SUPPLIED RECORDS START

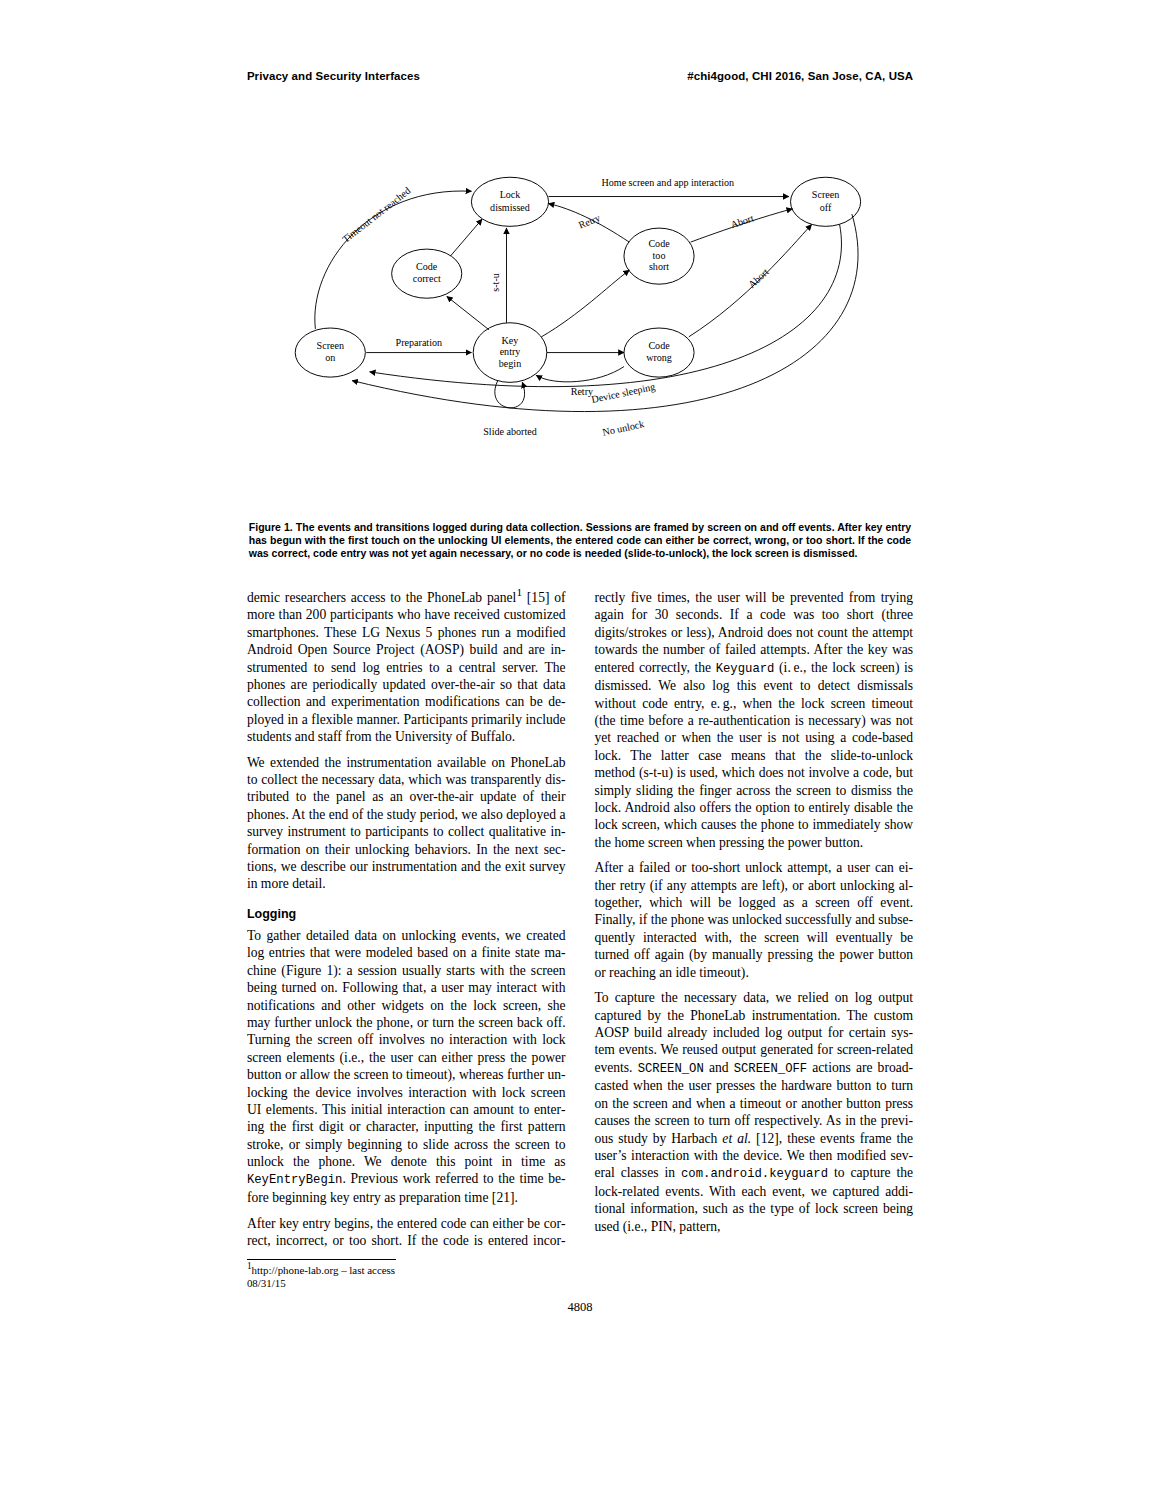Privacy and Security Interfaces
#chi4good, CHI 2016, San Jose, CA, USA
Screen on Code correct Lock dismissed Key entry begin Code too short Code wrong Screen off Preparation s-t-u Timeout not reached Retry Retry Abort Abort Home screen and app interaction Slide aborted Device sleeping No unlock
Figure 1. The events and transitions logged during data collection. Sessions are framed by screen on and off events. After key entry has begun with the first touch on the unlocking UI elements, the entered code can either be correct, wrong, or too short. If the code was correct, code entry was not yet again necessary, or no code is needed (slide-to-unlock), the lock screen is dismissed.
demic researchers access to the PhoneLab panel1 [15] of more than 200 participants who have received customized smartphones. These LG Nexus 5 phones run a modified Android Open Source Project (AOSP) build and are instrumented to send log entries to a central server. The phones are periodically updated over-the-air so that data collection and experimentation modifications can be deployed in a flexible manner. Participants primarily include students and staff from the University of Buffalo.
We extended the instrumentation available on PhoneLab to collect the necessary data, which was transparently distributed to the panel as an over-the-air update of their phones. At the end of the study period, we also deployed a survey instrument to participants to collect qualitative information on their unlocking behaviors. In the next sections, we describe our instrumentation and the exit survey in more detail.
Logging
To gather detailed data on unlocking events, we created log entries that were modeled based on a finite state machine (Figure 1): a session usually starts with the screen being turned on. Following that, a user may interact with notifications and other widgets on the lock screen, she may further unlock the phone, or turn the screen back off. Turning the screen off involves no interaction with lock screen elements (i.e., the user can either press the power button or allow the screen to timeout), whereas further unlocking the device involves interaction with lock screen UI elements. This initial interaction can amount to entering the first digit or character, inputting the first pattern stroke, or simply beginning to slide across the screen to unlock the phone. We denote this point in time as KeyEntryBegin. Previous work referred to the time before beginning key entry as preparation time [21].
After key entry begins, the entered code can either be correct, incorrect, or too short. If the code is entered incorrectly five times, the user will be prevented from trying again for 30 seconds. If a code was too short (three digits/strokes or less), Android does not count the attempt towards the number of failed attempts. After the key was entered correctly, the Keyguard (i. e., the lock screen) is dismissed. We also log this event to detect dismissals without code entry, e. g., when the lock screen timeout (the time before a re-authentication is necessary) was not yet reached or when the user is not using a code-based lock. The latter case means that the slide-to-unlock method (s-t-u) is used, which does not involve a code, but simply sliding the finger across the screen to dismiss the lock. Android also offers the option to entirely disable the lock screen, which causes the phone to immediately show the home screen when pressing the power button.
After a failed or too-short unlock attempt, a user can either retry (if any attempts are left), or abort unlocking altogether, which will be logged as a screen off event. Finally, if the phone was unlocked successfully and subsequently interacted with, the screen will eventually be turned off again (by manually pressing the power button or reaching an idle timeout).
To capture the necessary data, we relied on log output captured by the PhoneLab instrumentation. The custom AOSP build already included log output for certain system events. We reused output generated for screen-related events. SCREEN_ON and SCREEN_OFF actions are broadcasted when the user presses the hardware button to turn on the screen and when a timeout or another button press causes the screen to turn off respectively. As in the previous study by Harbach et al. [12], these events frame the user’s interaction with the device. We then modified several classes in com.android.keyguard to capture the lock-related events. With each event, we captured additional information, such as the type of lock screen being used (i.e., PIN, pattern,
1http://phone-lab.org – last access 08/31/15
4808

SUPPLIED RECORDS END

Where a line above holds the string "reached", copy that line.

-- REPLY --
Screen on Code correct Lock dismissed Key entry begin Code too short Code wrong Screen off Preparation s-t-u Timeout not reached Retry Retry Abort Abort Home screen and app interaction Slide aborted Device sleeping No unlock
After key entry begins, the entered code can either be correct, incorrect, or too short. If the code is entered incorrectly five times, the user will be prevented from trying again for 30 seconds. If a code was too short (three digits/strokes or less), Android does not count the attempt towards the number of failed attempts. After the key was entered correctly, the Keyguard (i. e., the lock screen) is dismissed. We also log this event to detect dismissals without code entry, e. g., when the lock screen timeout (the time before a re-authentication is necessary) was not yet reached or when the user is not using a code-based lock. The latter case means that the slide-to-unlock method (s-t-u) is used, which does not involve a code, but simply sliding the finger across the screen to dismiss the lock. Android also offers the option to entirely disable the lock screen, which causes the phone to immediately show the home screen when pressing the power button.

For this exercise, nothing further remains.